• note: tokoh utamanya Kim Taehyung.
.
"Nggak. Nggak. Gue masih waras tau."
Taehyung dapat gelengan intens dari sang sahabat, Park Jimin. Menolak saran darinya untuk melakulan confess pada sosok yang selalu jadi topik utama perbincangan mereka.
"Lah. Kenapa, sih? Masa lo mau gini-gini aja, Jim?"
"Ya nggak apa-apa," sahut Jimin, kekeuh. "Daripada gue malu-maluin diri sendiri, kan?"
"Malu-maluin diri sendiri gimana?"
Taehyung berdecak lidah, mengubah posisi duduknya untuk lebih condong ke arah Jimin. "Semua kemungkinan buruk yang lo bayangin itu, cuma ada di kepala lo.

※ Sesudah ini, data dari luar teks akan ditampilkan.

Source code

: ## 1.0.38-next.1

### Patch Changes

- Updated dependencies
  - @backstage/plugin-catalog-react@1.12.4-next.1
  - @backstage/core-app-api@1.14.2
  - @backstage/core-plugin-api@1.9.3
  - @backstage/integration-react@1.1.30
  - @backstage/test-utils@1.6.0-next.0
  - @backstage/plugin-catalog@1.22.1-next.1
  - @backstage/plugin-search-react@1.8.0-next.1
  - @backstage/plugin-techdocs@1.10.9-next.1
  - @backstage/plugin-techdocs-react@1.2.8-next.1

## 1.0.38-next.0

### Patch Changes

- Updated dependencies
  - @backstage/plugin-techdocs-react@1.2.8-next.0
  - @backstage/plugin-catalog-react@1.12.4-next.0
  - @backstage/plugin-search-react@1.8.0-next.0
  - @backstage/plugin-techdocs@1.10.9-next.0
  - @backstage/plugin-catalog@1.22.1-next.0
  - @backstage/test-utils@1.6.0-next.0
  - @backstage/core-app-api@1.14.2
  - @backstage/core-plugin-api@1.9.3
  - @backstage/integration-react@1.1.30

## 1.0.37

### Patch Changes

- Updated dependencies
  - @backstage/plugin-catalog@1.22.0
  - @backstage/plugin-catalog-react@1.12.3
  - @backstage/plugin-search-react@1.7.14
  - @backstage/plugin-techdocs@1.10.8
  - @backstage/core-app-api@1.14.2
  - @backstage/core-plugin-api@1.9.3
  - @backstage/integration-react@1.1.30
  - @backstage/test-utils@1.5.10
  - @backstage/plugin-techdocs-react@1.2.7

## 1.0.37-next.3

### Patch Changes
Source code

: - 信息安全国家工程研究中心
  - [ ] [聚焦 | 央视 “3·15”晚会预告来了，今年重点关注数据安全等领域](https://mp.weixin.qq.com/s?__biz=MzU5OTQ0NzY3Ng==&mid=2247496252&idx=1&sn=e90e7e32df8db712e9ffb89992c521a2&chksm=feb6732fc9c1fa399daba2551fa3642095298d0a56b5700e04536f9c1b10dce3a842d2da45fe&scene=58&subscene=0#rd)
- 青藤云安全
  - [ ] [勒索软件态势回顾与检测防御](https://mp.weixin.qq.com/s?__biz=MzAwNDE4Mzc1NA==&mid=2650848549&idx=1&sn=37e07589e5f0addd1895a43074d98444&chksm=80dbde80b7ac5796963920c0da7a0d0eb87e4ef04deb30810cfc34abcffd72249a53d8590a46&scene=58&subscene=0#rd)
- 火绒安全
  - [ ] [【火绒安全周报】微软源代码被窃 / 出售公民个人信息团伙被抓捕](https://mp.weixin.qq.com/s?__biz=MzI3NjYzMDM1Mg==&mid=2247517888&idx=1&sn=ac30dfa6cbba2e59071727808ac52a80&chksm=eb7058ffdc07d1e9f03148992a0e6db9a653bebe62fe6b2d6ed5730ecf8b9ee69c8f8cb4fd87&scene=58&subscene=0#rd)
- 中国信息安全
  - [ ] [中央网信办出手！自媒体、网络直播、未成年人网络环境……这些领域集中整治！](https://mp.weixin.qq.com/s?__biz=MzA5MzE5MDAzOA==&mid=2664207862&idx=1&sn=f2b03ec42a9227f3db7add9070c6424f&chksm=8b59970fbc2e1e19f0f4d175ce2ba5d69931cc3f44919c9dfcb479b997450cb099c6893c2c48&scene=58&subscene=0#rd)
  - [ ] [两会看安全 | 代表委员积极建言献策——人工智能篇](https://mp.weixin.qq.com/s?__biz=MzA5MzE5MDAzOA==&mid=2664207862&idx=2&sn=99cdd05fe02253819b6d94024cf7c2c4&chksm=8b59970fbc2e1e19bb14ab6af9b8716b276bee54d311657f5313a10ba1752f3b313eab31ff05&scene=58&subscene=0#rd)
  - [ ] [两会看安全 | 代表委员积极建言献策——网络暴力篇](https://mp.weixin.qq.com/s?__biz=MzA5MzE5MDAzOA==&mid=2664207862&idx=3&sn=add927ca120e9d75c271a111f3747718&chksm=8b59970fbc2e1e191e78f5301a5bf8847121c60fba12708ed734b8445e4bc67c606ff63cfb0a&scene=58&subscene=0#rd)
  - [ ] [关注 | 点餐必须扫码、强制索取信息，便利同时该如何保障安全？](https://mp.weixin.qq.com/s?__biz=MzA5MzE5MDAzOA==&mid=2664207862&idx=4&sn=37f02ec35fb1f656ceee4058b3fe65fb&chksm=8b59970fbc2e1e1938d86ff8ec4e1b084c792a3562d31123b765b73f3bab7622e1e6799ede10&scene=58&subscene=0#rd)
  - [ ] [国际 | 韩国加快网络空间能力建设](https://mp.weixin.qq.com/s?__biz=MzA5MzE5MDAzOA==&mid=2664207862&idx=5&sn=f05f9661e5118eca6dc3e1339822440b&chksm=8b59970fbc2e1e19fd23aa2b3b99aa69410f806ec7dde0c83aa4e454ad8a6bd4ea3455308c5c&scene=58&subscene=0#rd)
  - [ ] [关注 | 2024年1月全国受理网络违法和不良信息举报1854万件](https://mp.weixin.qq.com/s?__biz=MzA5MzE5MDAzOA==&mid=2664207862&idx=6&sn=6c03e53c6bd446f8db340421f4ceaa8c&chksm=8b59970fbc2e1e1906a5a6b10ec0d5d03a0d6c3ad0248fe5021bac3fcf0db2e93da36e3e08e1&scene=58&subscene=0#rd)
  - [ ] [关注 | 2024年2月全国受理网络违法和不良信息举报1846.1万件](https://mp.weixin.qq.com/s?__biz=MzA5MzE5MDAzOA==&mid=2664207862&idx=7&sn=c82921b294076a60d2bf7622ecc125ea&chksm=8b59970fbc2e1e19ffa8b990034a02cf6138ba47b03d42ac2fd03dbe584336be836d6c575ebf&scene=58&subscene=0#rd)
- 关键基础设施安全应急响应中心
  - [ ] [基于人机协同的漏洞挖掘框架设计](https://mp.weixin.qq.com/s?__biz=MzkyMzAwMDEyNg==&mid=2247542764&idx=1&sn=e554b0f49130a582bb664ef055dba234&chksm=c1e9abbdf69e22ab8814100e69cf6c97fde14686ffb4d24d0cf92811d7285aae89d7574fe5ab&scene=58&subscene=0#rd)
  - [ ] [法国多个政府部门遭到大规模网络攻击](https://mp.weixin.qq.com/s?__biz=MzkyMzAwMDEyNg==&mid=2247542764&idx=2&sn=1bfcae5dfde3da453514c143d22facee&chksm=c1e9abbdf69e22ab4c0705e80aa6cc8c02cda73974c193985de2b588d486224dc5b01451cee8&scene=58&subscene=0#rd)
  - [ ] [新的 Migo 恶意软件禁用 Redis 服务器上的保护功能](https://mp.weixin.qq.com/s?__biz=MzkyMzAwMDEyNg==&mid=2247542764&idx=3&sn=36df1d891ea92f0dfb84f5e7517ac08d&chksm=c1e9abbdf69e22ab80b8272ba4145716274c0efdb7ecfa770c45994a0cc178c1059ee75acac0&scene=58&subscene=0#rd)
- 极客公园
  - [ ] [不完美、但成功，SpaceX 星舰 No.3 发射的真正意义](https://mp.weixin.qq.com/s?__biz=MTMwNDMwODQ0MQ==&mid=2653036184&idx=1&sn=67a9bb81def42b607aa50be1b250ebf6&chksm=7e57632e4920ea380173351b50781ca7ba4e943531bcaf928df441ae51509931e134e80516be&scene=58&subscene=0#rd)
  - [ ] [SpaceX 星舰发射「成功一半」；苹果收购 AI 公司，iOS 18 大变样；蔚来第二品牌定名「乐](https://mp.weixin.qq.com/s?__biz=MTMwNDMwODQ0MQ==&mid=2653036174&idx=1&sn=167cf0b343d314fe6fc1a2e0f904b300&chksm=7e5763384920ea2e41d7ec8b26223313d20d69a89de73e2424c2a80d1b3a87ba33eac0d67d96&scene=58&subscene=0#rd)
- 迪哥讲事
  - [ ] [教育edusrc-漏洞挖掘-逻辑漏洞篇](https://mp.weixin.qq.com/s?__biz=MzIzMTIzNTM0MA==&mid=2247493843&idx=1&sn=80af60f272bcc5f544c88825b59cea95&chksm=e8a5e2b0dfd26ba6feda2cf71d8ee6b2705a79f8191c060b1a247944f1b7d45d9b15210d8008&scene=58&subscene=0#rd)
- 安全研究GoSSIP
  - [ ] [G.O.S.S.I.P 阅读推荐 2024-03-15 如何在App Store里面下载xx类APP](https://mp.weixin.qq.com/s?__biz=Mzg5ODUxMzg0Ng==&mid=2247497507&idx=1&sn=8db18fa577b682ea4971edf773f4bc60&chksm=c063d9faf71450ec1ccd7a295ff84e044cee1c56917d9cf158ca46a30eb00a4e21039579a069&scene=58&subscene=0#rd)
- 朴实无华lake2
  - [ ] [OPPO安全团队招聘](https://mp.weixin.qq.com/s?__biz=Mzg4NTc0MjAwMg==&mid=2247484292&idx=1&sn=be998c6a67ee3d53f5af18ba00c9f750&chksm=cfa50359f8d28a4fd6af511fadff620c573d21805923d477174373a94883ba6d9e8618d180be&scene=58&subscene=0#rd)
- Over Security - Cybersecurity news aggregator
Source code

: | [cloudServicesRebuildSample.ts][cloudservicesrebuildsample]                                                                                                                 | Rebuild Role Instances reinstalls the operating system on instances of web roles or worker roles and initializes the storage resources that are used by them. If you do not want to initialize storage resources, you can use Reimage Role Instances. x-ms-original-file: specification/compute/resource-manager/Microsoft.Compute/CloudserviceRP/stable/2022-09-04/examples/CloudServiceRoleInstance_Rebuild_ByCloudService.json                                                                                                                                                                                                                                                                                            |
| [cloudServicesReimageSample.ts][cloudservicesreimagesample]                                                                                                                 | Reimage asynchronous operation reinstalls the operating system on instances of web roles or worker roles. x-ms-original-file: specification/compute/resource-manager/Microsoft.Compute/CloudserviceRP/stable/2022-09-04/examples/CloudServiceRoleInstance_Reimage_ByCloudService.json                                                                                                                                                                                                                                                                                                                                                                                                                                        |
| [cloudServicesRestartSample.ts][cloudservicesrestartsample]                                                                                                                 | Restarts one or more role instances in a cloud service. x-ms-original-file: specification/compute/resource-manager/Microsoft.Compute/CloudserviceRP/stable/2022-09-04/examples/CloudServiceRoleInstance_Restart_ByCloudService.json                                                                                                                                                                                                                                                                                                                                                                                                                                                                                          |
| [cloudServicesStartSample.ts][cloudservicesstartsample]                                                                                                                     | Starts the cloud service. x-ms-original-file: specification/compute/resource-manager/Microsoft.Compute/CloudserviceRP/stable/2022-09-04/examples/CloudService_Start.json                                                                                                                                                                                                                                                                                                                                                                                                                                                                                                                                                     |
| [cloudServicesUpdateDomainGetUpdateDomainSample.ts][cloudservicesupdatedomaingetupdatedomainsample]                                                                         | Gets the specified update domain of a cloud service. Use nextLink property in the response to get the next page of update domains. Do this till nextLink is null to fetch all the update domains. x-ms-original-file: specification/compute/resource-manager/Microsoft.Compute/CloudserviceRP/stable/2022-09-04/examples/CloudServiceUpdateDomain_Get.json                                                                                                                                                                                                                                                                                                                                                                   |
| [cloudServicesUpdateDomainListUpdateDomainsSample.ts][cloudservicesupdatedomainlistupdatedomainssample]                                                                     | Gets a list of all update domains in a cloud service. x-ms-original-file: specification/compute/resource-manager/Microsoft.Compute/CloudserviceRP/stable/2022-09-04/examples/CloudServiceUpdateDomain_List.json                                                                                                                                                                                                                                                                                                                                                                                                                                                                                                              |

Dicoba dulu, siapa tau dia juga sama lo, kan?"
Jimin mendelik, kepalanya digeleng hebat sebelum jawab, "gue nggak berani berangan-angan sejauh itu, Te," katanya. "Mana mungkin seorang Min Yoongi, si ketua kelas, anak olimpiade, kesayangan guru-guru, bisa suka sama gue?"
"Lo kan, juga kesayangan guru?"
"Iya. Guru BK maksud lo?"
Taehyung terbahak, angguk mengiyakan. Tidak jauh beda dengannya memang. Membolos kelas, terlambat mengumpulkan tugas, atau hal remeh seperti tidak mengenakan seragam dengan benar telah tertulis sebagai pelanggaran keduanya di catatan guru BK.
"Iya, sih. Kita sama Min Yoongi itu langit bumi banget," ujar Taehyung kemudian.
Lalu hening. Jimin pilih untuk tidak menanggapi, sementara Taehyung tampak sibuk dengan pikirannya sendiri selagi menatap langit siang.
Oh, omong-omong, keduanya sedang berada di atap sekolah untuk membolos kelas matematika.
"Tapi, Jim," Taehyung kembali berceletuk, setelah beberapa menit mereka saling diam. "Kata gue, nggak ada salahnya lo coba confess."
Jimin mengernyit, menoleh pada Taehyung yang berbicara sembari bersandar nyaman.
"Menurut lo gitu?"
"Iya."
"Kalo ternyata Min Yoongi nanti malah nonjok gue, lo nggak akan ngetawain gue, kan?"
Taehyung terkekeh, lalu menggeleng pelan.
"Nggak," katanya. "Gue justru yakin dia bakal nerima lo."
"Hah? Kenapa?"
Lalu diam sebentar. Mungkin sekitar 15 detik, sebelum akhirnya Taehyung kembali berucap.
"Jim. Jujur, gue beberapa kali liat Yoongi naruh hadiah di loker lo."
Jimin melebarkan pupilnya, menatap Taehyung tak percaya. "Lo bercanda!"
"Serius. Gue serius. Dan gue minta maaf baru bilang ini ke lo."
"Iya, buset. Kenapa lo nggak bilang dari awal? Kan gue jadi nggak usah galau begini."
Jimin tertawa salah tingkah. Maksud kalimat itu jelas bercanda, karena Jimin sendiri masih tak menyangka jika kiriman cokelat dan notes berisi kalimat penyemangat itu justru datang dari Min Yoongi. Crushnya sejak kelas satu.
"Sorry, Jim. Gue kira, gue ada kesempatan."
Kalimat Taehyung itu, membuat Jimin menelan tawanya seketika. Sang sahabat ditatap lamat, meminta penjelasan lewat ekspresi setengah bingung.
Taehyung tersenyum kecut. Raut wajahnya terlihat penuh sesal.
"Iya. Selama ini kita suka sama orang yang sama," ucap Taehyung pelan. "Gue emang nggak sevokal lo buat ngungkapin apa yang gue rasa. Tapi jujur, dihari lo bilang lo naksir Yoongi, dihari itu juga gue ngerasain sesuatu yang sama, Jim."
Jimin terdiam, belum mampu berkata apapun.
"Tapi tenang aja," Taehyung tersenyum, menepuk bahu Jimin satu kali. "Gue udah perhatiin, udah gue cari tau diem-diem, dan Tuhan juga bantu nunjukkin dengan jelas, kalo gue emang nggak ada kesempatan."
"Min Yoongi naksirnya sama Park Jimin, bukan sama gue."
Sejak saat itu, Jimin baru tau, jika menyukai seseorang bisa membawanya ke situasi yang rumit.